Regarding child nutrition, they will utilize protocols developed by the office of child nutrition to have meals carried into classrooms by individual students or in smaller cohorts in the cafeteria, separated 6 feet apart or offer grab and go boxed meals delivered to students in the classroom setting. Like the preferred operations option, virtual group events, gatherings or meetings will be encouraged and social distancing of at least 6 feet between people with limited group size will be promoted.
The BOE will implement protocols developed by the Office of Transportation to operate buses, which will require a one or two students per seat rule, PPE and adjustment of delivery times and dismissal times of groups and students. With this modified option, noncritical gatherings will be postponed or canceled. If necessary, they will prohibit the utilization of school facilities by outside groups, gatherings or events. Regarding extra-curricular activities and events, the BOE will follow the WSSAC guidelines. Absences will be addressed with the Upshur County policy/practice. They will accommodate needs of children and personnel who are at documented high-risk with utilization of excused absences and sick days with physician documentation.

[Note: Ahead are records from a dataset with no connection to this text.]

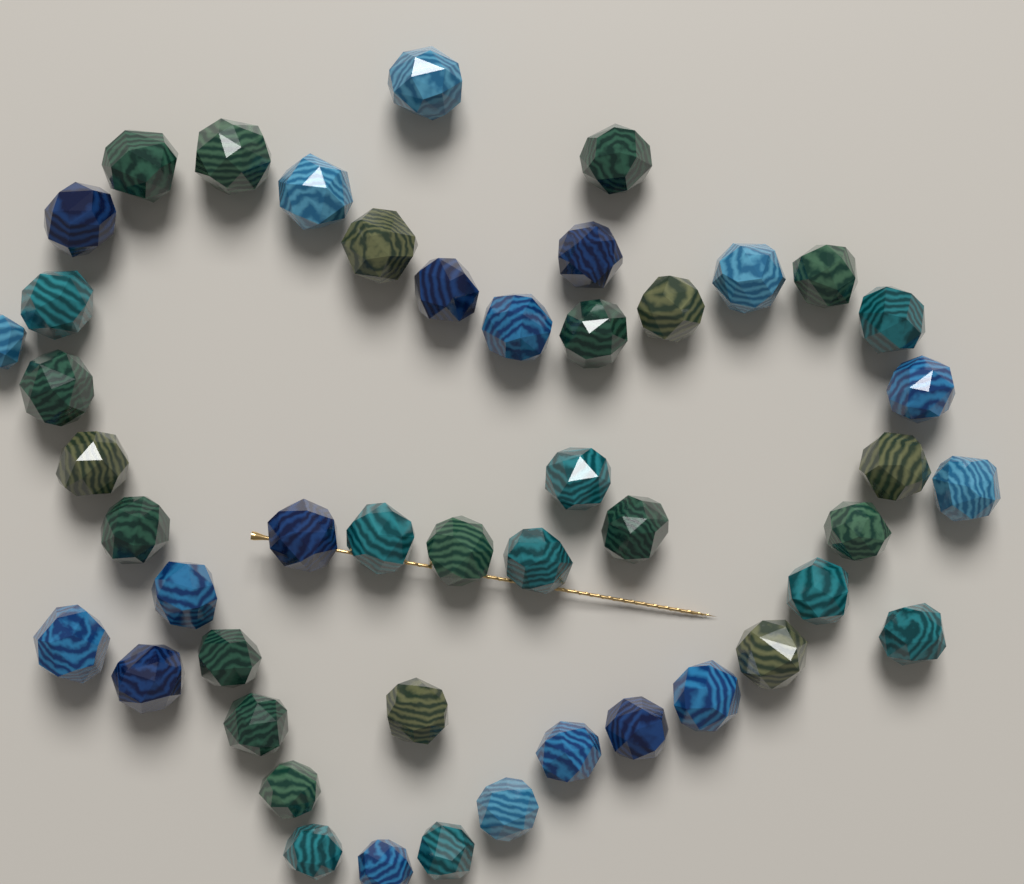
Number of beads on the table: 47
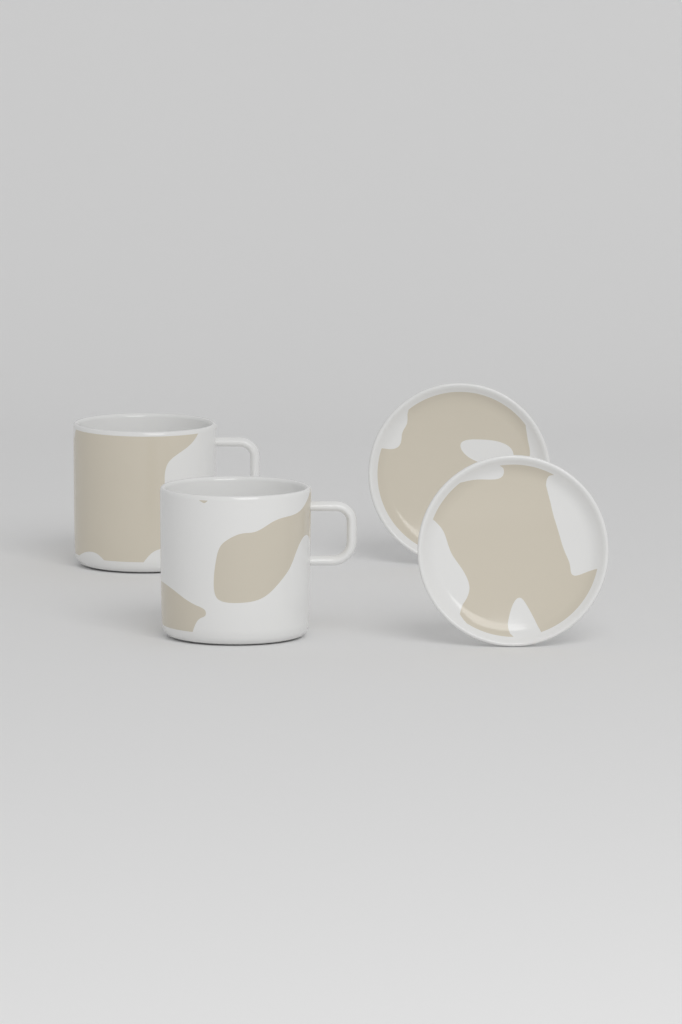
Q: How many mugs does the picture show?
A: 2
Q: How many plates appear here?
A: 2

It is required that students and personnel wear face coverings on buses and while traveling throughout the school buildings. Social distancing will be exercised as best as possible. “Six feet in all directions is the goal,” Dr. Harvey explained. Lunch shifts will be staggered or meal delivery, as well as limited self-serving options in the cafeteria. Water fountains will be shut off, but they are considering water bottle refill stations, preferably touchless ones. They are suggesting seating charts for school buses, classrooms, cafeteria, and the like. There will be restrictions on playground equipment and keeping student belongings separate. One-way hallways will be implemented, or schedule modifications will occur to dictate hallway traffic. There will potentially be on-site testing offered for personnel. The BOE will be able to provide staff and students with two cloth face masks and a face shield for staff. There will also be disposable masks for visitors and students who have forgotten them.

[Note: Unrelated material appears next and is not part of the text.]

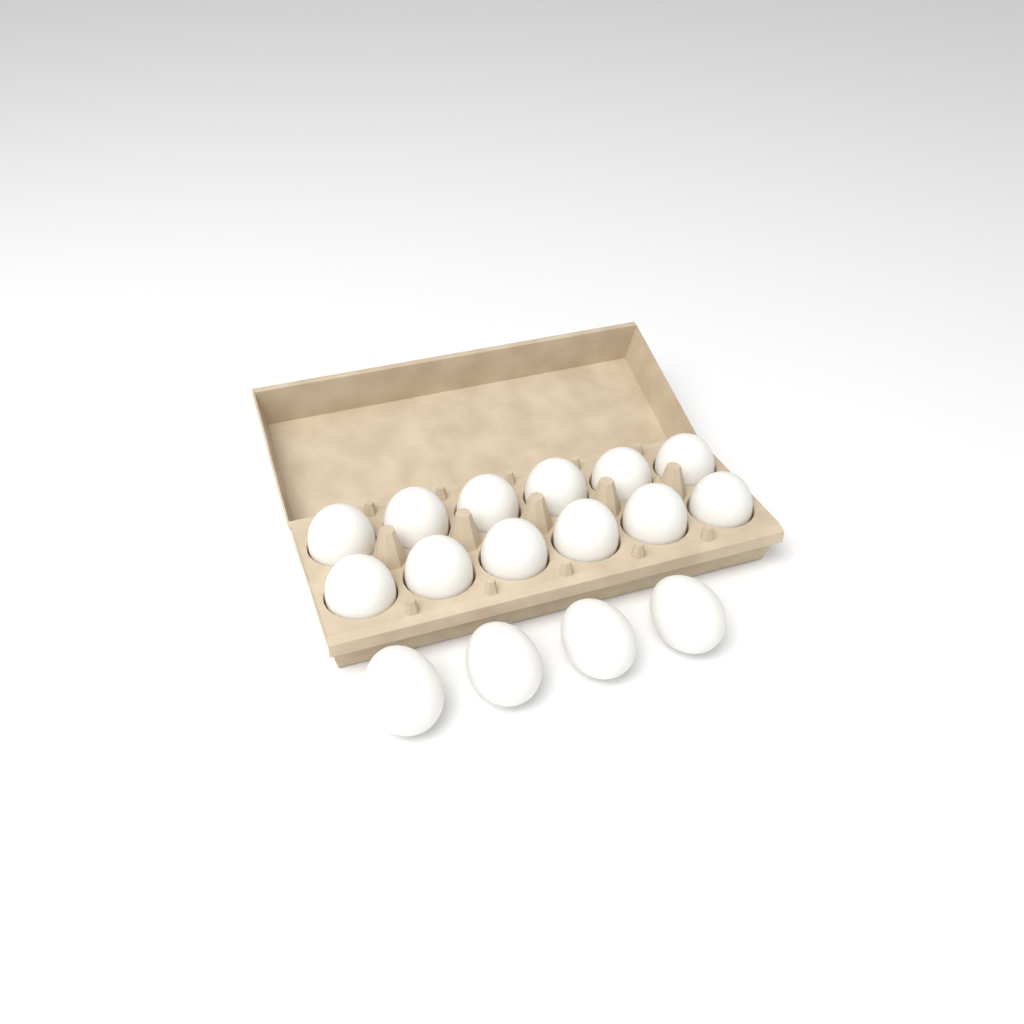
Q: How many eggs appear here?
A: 16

Custodial staff is responsible for cleaning bathrooms – this is not the teacher’s responsibility. Teachers will, however, be responsible for wiping down items and touching points within the classroom.
Students still have the option of full remote learning in Upshur County. Jody Johnson, Director of Federal Programs and Title I explained that they are investigating the utilization of Upshur County teachers for virtual options. This will allow students to be in contact with teachers from Upshur County; however, they will have to follow the class size mandate, which is up to 23 for kindergarten, up to 25 for first through third grades, and up to the maximum of 28 for fourth grade classes and up. The BOE has hired Jennifer Drake to oversee this program. It will cost $160 per teacher and they are considering providing a stipend for teachers who will take it on. Student and guardians will work with the Virtual Coordinator to make the request to come in or come out of the full-remote learning program. “We want to remain flexible to allow students in or out, regardless of the situation,” Johnson explained.
Dr. Stankus wanted to remind the public that they are mandated to 180 days of instruction by the state, regardless if that occurs virtually or in person. “When we say remote, the kids are still participating in school and teachers are still teaching – if you are in school or at home, you will still be receiving instruction.”
Board member Kristi Wilkerson stated that her preferred option is to implement remote learning for the first 9 weeks, and if that’s not an option, then she suggests half class sizes for 9 weeks. She mentioned that the advisory board and BOE will have the benefit of watching what other states do that are going back to school in August. “Looking at the surveys that family and staff completed, most stated they would be comfortable if we could guarantee physical distancing, and if we are unable to do that, we shouldn’t go along with it. We have to be able to say we are doing everything possible to keep them safe…It is a lot and I don’t think there is a good option at this point,” Wilkerson expressed.
The BOE is not ready to decide anything for certain at this time, according to BOE President Tammy Samples. The BOE unanimously agreed that they need to go back to the drawing board and continue discussions about the safest decision going forward. They are not comfortable returning to school at this time. President Samples explained that teachers are ready to be back in the classroom, but only if they can maintain safety for the children and themselves. “We want our students and teachers back in the classroom, but at what cost?” she questioned.